** WORK INSTRUCTIONS **
Nothing in the entries should change; repeat them exactly.

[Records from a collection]
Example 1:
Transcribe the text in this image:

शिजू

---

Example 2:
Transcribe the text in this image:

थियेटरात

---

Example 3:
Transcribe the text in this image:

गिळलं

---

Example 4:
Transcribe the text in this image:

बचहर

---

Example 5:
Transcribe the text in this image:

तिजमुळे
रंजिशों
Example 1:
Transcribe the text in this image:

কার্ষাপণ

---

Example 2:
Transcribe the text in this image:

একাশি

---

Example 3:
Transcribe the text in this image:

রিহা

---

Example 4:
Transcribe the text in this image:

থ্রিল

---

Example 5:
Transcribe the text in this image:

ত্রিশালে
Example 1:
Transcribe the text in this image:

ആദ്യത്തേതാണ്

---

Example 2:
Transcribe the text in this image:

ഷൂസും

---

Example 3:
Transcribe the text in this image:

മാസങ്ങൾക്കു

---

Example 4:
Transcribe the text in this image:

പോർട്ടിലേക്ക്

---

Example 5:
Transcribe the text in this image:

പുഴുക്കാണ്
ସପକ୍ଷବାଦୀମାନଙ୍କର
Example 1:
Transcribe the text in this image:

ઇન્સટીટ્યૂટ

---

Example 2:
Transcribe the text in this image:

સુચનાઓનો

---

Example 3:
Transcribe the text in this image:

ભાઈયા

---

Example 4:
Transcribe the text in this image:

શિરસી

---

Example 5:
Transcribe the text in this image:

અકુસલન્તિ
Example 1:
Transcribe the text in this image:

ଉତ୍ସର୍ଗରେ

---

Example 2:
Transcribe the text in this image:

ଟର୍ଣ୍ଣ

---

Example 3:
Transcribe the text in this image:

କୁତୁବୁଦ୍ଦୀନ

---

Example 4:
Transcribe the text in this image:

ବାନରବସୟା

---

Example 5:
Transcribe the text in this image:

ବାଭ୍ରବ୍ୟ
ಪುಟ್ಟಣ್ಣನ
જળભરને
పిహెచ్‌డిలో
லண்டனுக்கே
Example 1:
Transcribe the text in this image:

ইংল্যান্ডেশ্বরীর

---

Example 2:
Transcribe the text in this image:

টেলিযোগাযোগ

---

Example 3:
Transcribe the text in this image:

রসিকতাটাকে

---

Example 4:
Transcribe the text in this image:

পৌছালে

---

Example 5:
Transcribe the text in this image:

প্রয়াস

** ANSWER SPACE **
Example 1:
Transcribe the text in this image:

शिजू

---

Example 2:
Transcribe the text in this image:

थियेटरात

---

Example 3:
Transcribe the text in this image:

गिळलं

---

Example 4:
Transcribe the text in this image:

बचहर

---

Example 5:
Transcribe the text in this image:

तिजमुळे
रंजिशों
Example 1:
Transcribe the text in this image:

কার্ষাপণ

---

Example 2:
Transcribe the text in this image:

একাশি

---

Example 3:
Transcribe the text in this image:

রিহা

---

Example 4:
Transcribe the text in this image:

থ্রিল

---

Example 5:
Transcribe the text in this image:

ত্রিশালে
Example 1:
Transcribe the text in this image:

ആദ്യത്തേതാണ്

---

Example 2:
Transcribe the text in this image:

ഷൂസും

---

Example 3:
Transcribe the text in this image:

മാസങ്ങൾക്കു

---

Example 4:
Transcribe the text in this image:

പോർട്ടിലേക്ക്

---

Example 5:
Transcribe the text in this image:

പുഴുക്കാണ്
ସପକ୍ଷବାଦୀମାନଙ୍କର
Example 1:
Transcribe the text in this image:

ઇન્સટીટ્યૂટ

---

Example 2:
Transcribe the text in this image:

સુચનાઓનો

---

Example 3:
Transcribe the text in this image:

ભાઈયા

---

Example 4:
Transcribe the text in this image:

શિરસી

---

Example 5:
Transcribe the text in this image:

અકુસલન્તિ
Example 1:
Transcribe the text in this image:

ଉତ୍ସର୍ଗରେ

---

Example 2:
Transcribe the text in this image:

ଟର୍ଣ୍ଣ

---

Example 3:
Transcribe the text in this image:

କୁତୁବୁଦ୍ଦୀନ

---

Example 4:
Transcribe the text in this image:

ବାନରବସୟା

---

Example 5:
Transcribe the text in this image:

ବାଭ୍ରବ୍ୟ
ಪುಟ್ಟಣ್ಣನ
જળભરને
పిహెచ్‌డిలో
லண்டனுக்கே
Example 1:
Transcribe the text in this image:

ইংল্যান্ডেশ্বরীর

---

Example 2:
Transcribe the text in this image:

টেলিযোগাযোগ

---

Example 3:
Transcribe the text in this image:

রসিকতাটাকে

---

Example 4:
Transcribe the text in this image:

পৌছালে

---

Example 5:
Transcribe the text in this image:

প্রয়াস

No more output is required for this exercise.